» ASSIGNMENT
Filter the material, keeping only lines with the word "should".

» EXTRACTED ENTRIES
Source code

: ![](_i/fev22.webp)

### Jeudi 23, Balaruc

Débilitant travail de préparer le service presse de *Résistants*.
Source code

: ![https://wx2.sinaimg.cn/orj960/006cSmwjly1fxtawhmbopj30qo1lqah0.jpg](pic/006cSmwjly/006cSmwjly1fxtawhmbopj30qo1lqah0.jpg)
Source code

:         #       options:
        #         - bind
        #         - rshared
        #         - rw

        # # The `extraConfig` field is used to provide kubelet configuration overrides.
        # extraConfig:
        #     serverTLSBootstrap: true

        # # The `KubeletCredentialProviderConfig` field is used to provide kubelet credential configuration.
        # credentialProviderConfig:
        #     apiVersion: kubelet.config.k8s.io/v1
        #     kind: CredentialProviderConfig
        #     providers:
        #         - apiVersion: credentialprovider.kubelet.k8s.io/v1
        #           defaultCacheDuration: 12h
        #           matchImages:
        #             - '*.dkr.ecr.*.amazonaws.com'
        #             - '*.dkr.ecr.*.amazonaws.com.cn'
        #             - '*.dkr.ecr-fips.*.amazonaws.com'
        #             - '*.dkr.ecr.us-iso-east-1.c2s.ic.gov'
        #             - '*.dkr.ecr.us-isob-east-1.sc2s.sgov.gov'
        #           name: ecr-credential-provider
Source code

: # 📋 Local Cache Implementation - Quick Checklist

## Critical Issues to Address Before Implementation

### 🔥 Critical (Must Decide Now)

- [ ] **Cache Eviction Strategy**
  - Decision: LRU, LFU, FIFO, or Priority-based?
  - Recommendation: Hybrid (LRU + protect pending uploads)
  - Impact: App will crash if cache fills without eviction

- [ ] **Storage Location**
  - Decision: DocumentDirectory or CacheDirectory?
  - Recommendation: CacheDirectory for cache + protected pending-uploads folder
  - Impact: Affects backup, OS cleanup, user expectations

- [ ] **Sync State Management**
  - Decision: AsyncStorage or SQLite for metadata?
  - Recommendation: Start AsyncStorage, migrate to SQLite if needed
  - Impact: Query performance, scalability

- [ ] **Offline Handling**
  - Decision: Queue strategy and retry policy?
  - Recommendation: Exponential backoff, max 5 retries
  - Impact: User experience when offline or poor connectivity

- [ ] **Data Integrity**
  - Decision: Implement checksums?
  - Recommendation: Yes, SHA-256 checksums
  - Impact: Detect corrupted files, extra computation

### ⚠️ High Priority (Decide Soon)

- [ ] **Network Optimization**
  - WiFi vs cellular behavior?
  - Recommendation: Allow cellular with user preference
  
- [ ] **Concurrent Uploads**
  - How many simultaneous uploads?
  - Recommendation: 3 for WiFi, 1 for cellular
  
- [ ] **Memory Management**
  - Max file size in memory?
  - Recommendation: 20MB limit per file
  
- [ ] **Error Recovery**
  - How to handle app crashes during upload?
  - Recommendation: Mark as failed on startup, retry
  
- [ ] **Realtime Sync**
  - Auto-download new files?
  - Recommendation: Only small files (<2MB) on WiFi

---

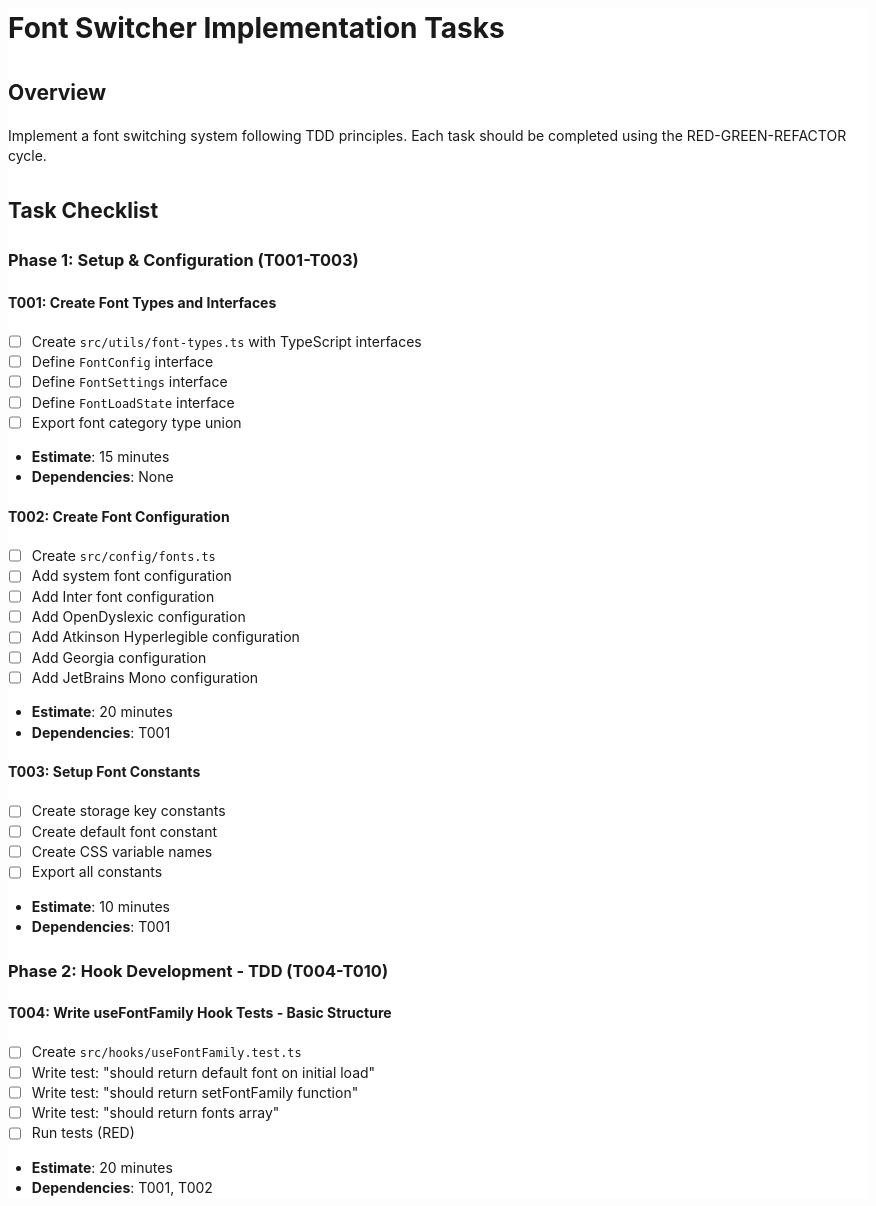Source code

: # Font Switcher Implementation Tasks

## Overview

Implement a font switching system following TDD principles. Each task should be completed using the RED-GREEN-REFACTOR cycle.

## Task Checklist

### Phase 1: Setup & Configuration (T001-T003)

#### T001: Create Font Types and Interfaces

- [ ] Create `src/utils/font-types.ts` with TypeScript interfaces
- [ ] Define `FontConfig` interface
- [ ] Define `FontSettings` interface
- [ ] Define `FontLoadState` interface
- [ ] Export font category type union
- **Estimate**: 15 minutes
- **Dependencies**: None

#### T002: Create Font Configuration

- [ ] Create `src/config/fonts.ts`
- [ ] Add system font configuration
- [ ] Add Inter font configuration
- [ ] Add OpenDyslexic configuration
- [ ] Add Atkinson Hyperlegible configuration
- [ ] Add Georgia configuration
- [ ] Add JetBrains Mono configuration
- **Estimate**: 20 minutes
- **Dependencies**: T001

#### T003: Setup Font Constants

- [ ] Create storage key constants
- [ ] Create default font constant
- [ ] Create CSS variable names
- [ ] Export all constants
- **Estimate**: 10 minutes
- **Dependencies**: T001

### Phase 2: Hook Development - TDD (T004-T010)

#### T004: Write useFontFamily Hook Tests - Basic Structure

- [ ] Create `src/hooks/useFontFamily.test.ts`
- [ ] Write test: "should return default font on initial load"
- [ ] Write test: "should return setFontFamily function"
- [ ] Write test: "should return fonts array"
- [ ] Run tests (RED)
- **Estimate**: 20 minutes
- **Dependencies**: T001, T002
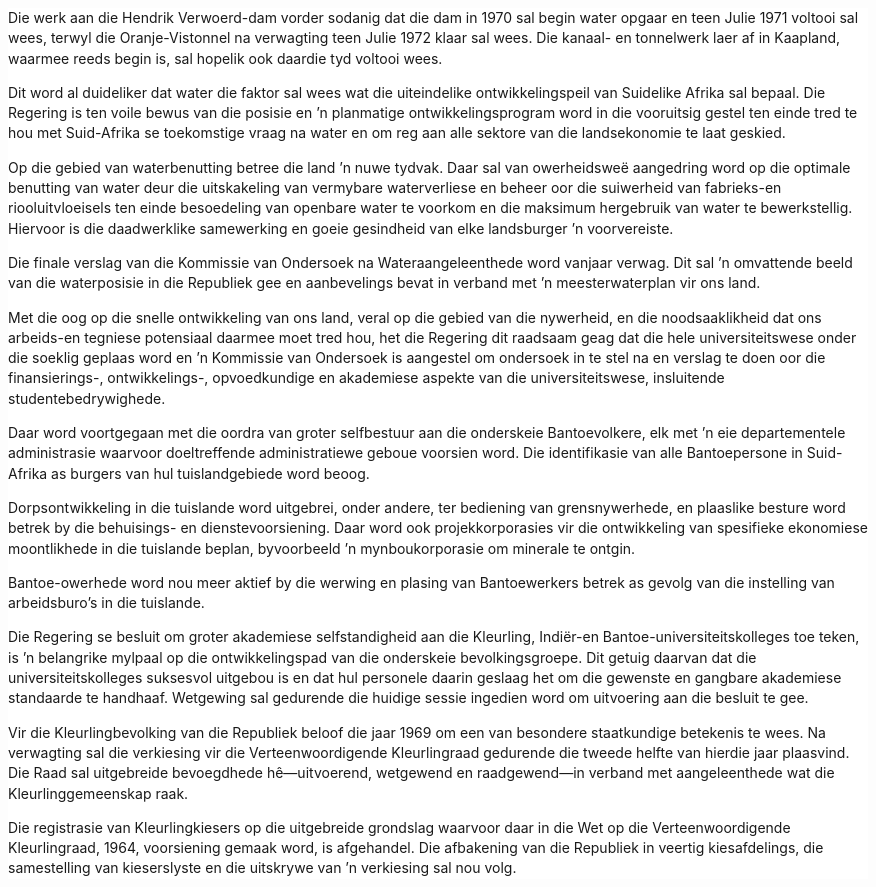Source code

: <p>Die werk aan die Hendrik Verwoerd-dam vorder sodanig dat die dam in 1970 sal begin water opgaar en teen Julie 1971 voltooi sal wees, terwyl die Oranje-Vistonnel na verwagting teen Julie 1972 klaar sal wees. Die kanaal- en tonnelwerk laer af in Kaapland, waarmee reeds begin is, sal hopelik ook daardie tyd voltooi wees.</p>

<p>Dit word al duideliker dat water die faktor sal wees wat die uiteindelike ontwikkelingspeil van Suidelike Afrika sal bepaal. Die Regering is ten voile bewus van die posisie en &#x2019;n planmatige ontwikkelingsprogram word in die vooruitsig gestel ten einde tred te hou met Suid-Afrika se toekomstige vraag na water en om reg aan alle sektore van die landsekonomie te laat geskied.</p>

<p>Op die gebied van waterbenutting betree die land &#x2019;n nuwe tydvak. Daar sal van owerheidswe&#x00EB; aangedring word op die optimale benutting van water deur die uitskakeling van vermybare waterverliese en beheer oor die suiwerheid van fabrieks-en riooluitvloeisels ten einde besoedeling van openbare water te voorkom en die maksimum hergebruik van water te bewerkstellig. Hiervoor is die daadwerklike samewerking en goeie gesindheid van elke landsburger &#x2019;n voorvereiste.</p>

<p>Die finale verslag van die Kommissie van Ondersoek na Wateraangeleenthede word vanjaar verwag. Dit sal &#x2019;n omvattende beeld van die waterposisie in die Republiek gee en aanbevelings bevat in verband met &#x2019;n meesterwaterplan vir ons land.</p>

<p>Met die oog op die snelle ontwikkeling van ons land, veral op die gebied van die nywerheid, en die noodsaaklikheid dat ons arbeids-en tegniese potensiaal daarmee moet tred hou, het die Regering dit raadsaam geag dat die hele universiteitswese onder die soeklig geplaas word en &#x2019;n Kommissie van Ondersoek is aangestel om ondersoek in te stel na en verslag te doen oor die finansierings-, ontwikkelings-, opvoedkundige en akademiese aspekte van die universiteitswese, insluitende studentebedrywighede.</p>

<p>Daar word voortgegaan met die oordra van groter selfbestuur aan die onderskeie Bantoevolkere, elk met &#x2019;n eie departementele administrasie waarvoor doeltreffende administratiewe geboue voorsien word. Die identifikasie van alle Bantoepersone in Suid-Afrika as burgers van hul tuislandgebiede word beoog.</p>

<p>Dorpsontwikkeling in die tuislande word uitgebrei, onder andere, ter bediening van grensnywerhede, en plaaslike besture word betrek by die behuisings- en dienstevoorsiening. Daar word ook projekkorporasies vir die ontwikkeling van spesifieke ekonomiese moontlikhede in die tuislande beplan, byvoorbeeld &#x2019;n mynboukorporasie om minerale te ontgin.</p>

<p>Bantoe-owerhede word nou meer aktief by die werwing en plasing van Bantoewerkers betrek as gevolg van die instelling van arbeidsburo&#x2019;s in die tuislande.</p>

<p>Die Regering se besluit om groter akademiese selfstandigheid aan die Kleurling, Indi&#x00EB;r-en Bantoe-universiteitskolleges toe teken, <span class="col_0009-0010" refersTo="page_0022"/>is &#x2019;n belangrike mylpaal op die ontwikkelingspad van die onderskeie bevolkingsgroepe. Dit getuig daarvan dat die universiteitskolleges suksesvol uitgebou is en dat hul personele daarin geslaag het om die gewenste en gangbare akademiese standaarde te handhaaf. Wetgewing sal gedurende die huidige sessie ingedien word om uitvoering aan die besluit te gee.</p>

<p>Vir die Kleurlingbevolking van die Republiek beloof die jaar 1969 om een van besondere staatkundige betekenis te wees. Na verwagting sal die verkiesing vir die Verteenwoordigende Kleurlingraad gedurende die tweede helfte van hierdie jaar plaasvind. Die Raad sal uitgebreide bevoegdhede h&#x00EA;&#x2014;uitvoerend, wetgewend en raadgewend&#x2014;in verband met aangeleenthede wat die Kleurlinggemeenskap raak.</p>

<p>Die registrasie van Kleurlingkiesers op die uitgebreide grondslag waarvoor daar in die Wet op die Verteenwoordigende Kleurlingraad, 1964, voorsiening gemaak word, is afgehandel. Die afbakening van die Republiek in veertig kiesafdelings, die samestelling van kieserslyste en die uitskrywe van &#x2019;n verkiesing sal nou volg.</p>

» SOLVED EXERCISE
Implement a font switching system following TDD principles. Each task should be completed using the RED-GREEN-REFACTOR cycle.
- [ ] Write test: "should return default font on initial load"
- [ ] Write test: "should return setFontFamily function"
- [ ] Write test: "should return fonts array"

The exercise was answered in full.